Input records:

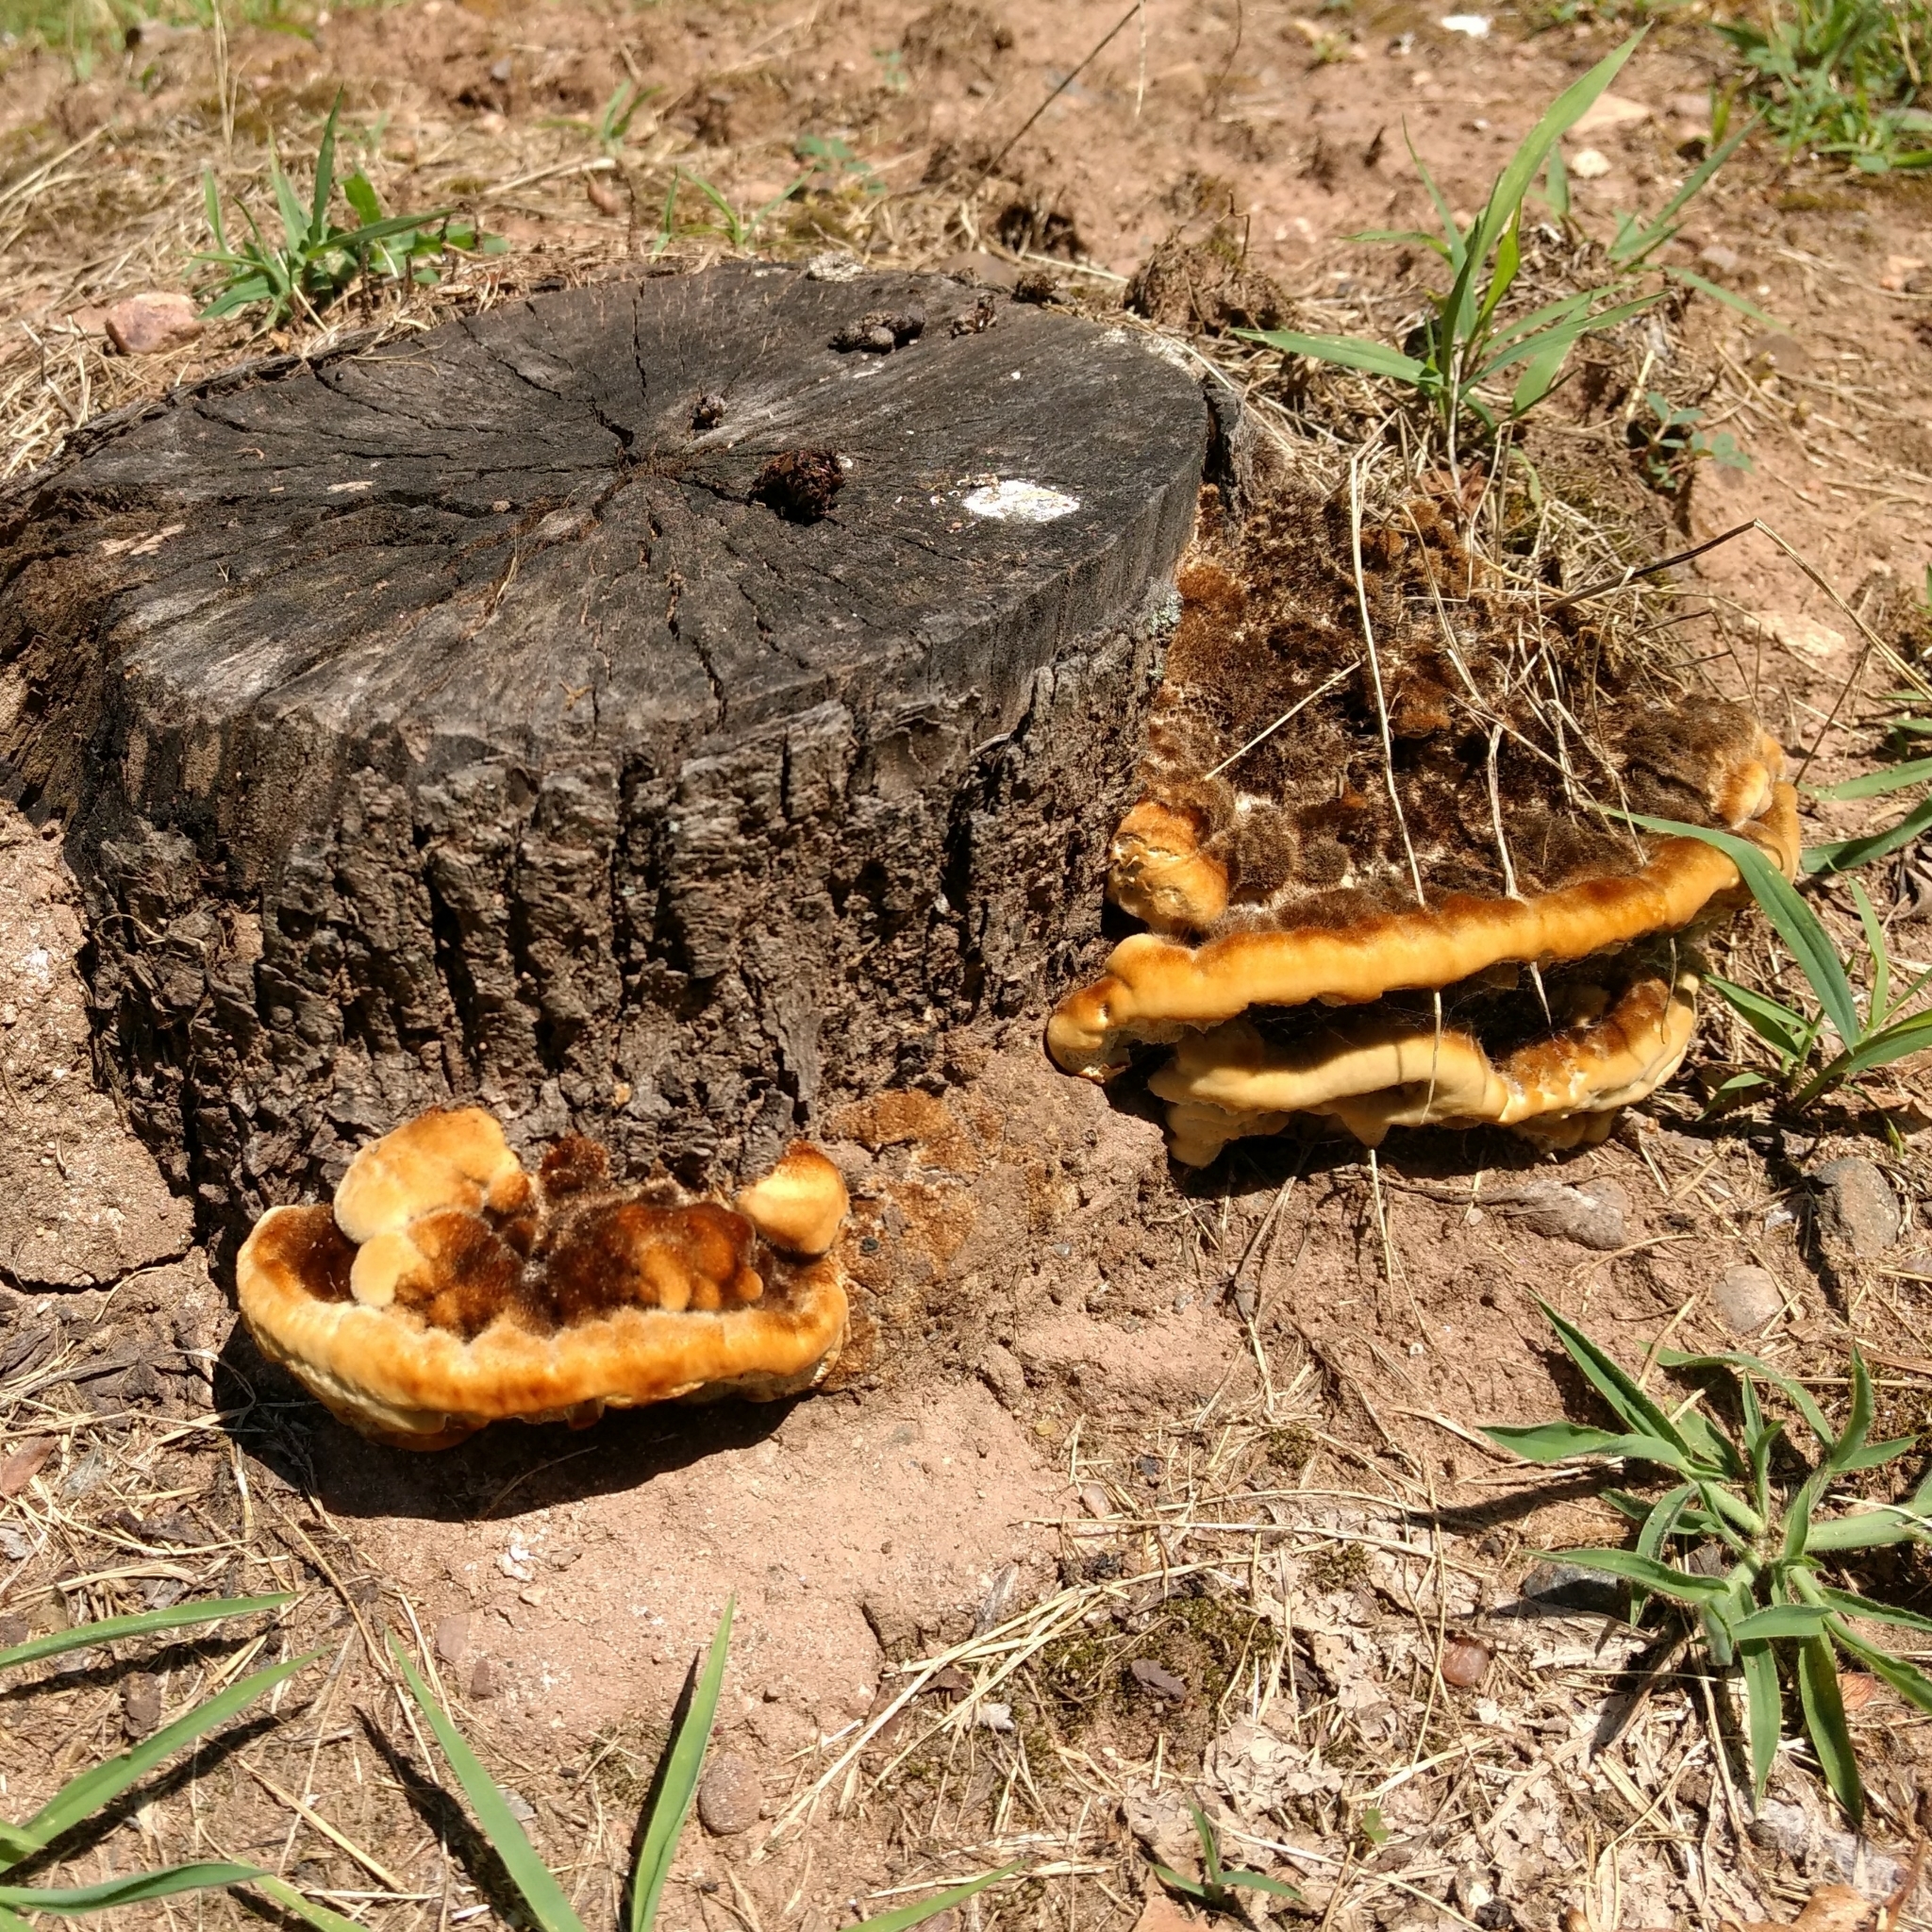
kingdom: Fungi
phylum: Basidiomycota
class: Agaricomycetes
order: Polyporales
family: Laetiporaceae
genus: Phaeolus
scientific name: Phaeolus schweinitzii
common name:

Directive: Copy everything from the line containing "order: Polyporales" down to the end of the entries, keeping each line unchanged.

Solved problem:
order: Polyporales
family: Laetiporaceae
genus: Phaeolus
scientific name: Phaeolus schweinitzii
common name:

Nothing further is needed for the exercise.